Questions for Authors 1: Handling Multiple Directions in Manifold Construction: Indeed, our manifold is established based on the semantic direction $\mathbf{S}$ and Jacobian matrix $\mathbf{J}$ . The Jacobian matrix $\mathbf{J}$ is defined by excessive sampling in the latent space. However, we effectively employed the gradients of the generator to obtain $\mathbf{J}$ , following (Ramesh et al., 2018) of our manuscript; this avoids the excessive sampling procedure. Our manipulation inversion requires sampling $\mathbf{v}$ when calculating the loss of Equation (1) in our manuscript, which is intractable. We thus propose the VAT strategy, by choosing the worst-case $\mathbf{v}^*$ . The worst-case $\mathbf{v}^*$ can also be effectively solved by power iteration on the Hessian of $\psi$ , i.e., (Golub & der Vorst, 2000) of our manuscript. We also provide our detailed pipeline in the newly added Algorithm 1.

Questions for Authors 2: Clarification on Equation (7) and Maximization of $\mathbf{v}$ : Eq. (7) aims to maximize the perturbation loss $\psi(\mathbf{w},\mathbf{v})$ , by choosing the worst-case $\mathbf{v}^*$ . By constraining $\mathbf{v}$ to a unit vector ( $\frac{\mathbf{v}}{||\mathbf{v}||_2}$ ), we enforce the maximization by focusing on directions, instead of infinitely increasing the scales in the latent space. The scalar $\beta$ governs the perturbation strength instead. This way, the resulting $\mathbf{v}^*$ identifies the direction that most disrupts inversion consistency. This way, our VAT-related loss in Equation (7) of our manuscript essentially formulates an upper bound of the primary manipulation inversion loss given by Equation (1) of our manuscript. Based on this, minimizing $\psi(\mathbf{w},\mathbf{v}^*)$ thus ensures the robust and effective convergence of our encoder $f$ to arbitrary perturbations.

[Q2 Experimental Designs Or Analyses: Editing Performance and Method Complexity]

Regarding the complexity, instead of excessively sampling multiple directions, the proposed VAT strategy effectively reduces the computational complexity of our method. However, our method needs to calculate the Jacobian of the generator, thus requiring to forward twice during training. Consequently, our method was trained on a single NVIDIA GeForce RTX 4090 GPU, with a total training time of about $80$ hours. Regarding the FSE baseline, it consumed 50 hours as comparison. Both methods consumed comparable memory requirements. Inference with our method does not increase computational complexity or memory cost, compared to existing state-of-the-art GAN inversion methods.

[Q3 Questions for Authors 3: Comparing Methods]

Ref. [1] operates in Z space for better inversion accuracy and editing. However, we did not find the publicly available codes within the tight rebuttal period. Ref. [2] (HFGI) and Ref. [3] (FSE) are two state-of-the-art comparing methods and have been already compared in our manuscript. For Ref. [4], the proposed PTI is an optimization-based method, which fine-tunes the generator to allow for improved accuracy for each image, instead of the encoder-based methods for all images including Refs. [2,3] and our method. This requires excessive computation to search for the best per image during the inference. In the rebuttal, we also report the new comparisons of PTI in Table 1, Table 2, and Table 3, in which our method also achieves the best performances for both reconstruction and editing.

| Stored data |
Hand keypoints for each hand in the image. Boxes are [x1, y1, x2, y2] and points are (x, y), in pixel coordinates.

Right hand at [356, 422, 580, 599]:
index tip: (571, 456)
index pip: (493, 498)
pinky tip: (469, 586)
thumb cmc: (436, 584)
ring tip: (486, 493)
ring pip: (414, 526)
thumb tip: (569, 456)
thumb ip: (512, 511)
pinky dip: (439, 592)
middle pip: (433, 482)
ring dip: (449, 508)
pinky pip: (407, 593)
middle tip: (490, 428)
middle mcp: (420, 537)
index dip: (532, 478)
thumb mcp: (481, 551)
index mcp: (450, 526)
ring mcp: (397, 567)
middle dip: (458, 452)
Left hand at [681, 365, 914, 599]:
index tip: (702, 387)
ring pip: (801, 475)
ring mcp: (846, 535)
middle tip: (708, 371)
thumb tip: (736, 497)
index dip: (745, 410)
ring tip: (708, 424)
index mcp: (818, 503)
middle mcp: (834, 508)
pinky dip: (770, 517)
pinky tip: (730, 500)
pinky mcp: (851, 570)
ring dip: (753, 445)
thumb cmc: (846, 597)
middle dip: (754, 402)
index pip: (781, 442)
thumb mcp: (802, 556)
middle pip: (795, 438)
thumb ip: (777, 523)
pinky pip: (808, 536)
==
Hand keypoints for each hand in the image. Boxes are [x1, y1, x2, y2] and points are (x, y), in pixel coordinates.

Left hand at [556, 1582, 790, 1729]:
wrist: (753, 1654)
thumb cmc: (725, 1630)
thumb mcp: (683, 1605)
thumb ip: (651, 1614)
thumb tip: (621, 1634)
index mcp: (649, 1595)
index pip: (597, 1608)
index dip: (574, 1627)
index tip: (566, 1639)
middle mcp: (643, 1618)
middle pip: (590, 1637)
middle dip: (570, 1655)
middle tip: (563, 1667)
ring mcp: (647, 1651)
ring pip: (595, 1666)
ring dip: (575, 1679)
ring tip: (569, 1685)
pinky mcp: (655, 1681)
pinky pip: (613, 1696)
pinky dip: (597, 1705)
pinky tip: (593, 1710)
--
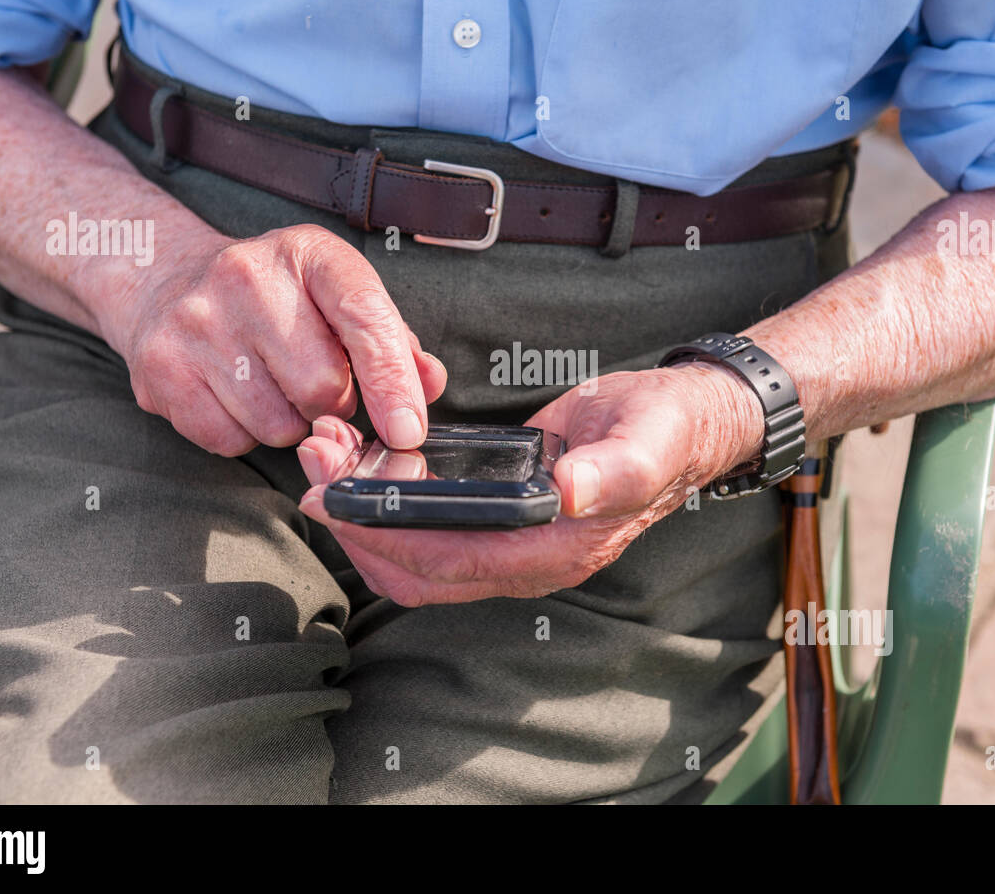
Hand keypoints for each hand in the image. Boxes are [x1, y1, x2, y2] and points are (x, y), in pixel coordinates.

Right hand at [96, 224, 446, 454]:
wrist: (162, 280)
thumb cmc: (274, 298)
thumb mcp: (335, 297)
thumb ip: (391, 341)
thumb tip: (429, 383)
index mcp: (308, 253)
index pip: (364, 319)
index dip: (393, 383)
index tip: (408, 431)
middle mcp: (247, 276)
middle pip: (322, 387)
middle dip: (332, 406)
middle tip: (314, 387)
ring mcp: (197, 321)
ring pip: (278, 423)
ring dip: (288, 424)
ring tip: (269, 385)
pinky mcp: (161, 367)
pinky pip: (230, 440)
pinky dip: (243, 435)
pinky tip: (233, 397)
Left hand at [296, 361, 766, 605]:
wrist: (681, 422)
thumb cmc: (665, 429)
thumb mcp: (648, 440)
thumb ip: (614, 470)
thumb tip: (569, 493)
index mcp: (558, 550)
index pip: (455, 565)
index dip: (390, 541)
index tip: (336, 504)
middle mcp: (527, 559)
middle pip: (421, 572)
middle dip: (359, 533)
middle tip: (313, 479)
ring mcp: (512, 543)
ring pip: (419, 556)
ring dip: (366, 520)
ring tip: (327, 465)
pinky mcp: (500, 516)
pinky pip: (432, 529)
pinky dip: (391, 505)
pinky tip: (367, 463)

| Task instructions |
1. Name every comparison method that the GAN inversion rebuttal identifies by an abbreviation.
2. Write a continuation of the GAN inversion rebuttal, starting after its last sentence.

| Answer list |
1. HFGI, FSE, PTI

2.
[Q4 Questions for Authors 4: Hubness Problem]

Indeed, we did not observe the hubness problem empirically. This may due to two possible aspects: (a) Pretrained Encoder Initialization: The fixed encoder maps inputs to semantically stable regions in latent space, avoiding hubness-prone initialization that commonly appears in random sampling. (b) Multi-Constraint Optimization: Jacobian regularization stabilizes gradients, while semantic constraints anchor optimization to plausible latent regions, jointly preventing convergence to hubness-dominated local optima. We believe further analysis on hubness problem could improve inversion, which is left for future work.

审稿人评论

2025-04-03

Thank you for your response. I appreciate the clarifications, but I still have a few questions:

In the updated Algorithm 1, there are some square symbols—could you clarify what they represent?
In #1qCg [Q3], it is mentioned that the ClipDiff score is defined. However, the results are not presented as they are in Algorithm 1 and Tables 1, 2, and 3. Could you provide more details or clarify this?
Would it be possible to include an example of hubness initialization in the final version? It sounds like a significant improvement, and I would appreciate a concrete demonstration.

But I'm happy to improve the score.

作者评论

2025-04-07

We thank the reviewer very much for the valuable comments and insightful suggestions. We are glad that we've addressed your questions!

[Q1 Clarifying Algorithm 1]
The square symbols in Algorithm 1 indicate squared $l_2$ -norms. More specifically, the perturbation loss $\psi(\mathbf{w}, \mathbf{v}) = ||f(g(\mathbf{w} + \beta \frac{\mathbf{v}}{||\mathbf{v}||_2})) - \beta \frac{\mathbf{v}}{||\mathbf{v}||_2} - \mathbf{w}||_2^2$ measures the squared $l_2$ distance between the perturbed reconstruction $f(g(\mathbf{w} + \beta \frac{\mathbf{v}}{||\mathbf{v}||_2})) - \beta \frac{\mathbf{v}}{||\mathbf{v}||_2}$ and the original latent code $\mathbf{w}$ , where the subscript $||\cdot||_2$ denotes the $l_2$ norm and the superscript $||\cdot||^2$ is the squaring operation. Similarly, the manipulation inversion loss $\psi(\mathbf{w}, \mathbf{v^*})$ also employs the squared $l_2$ -norm to quantify reconstruction error from the encoder output.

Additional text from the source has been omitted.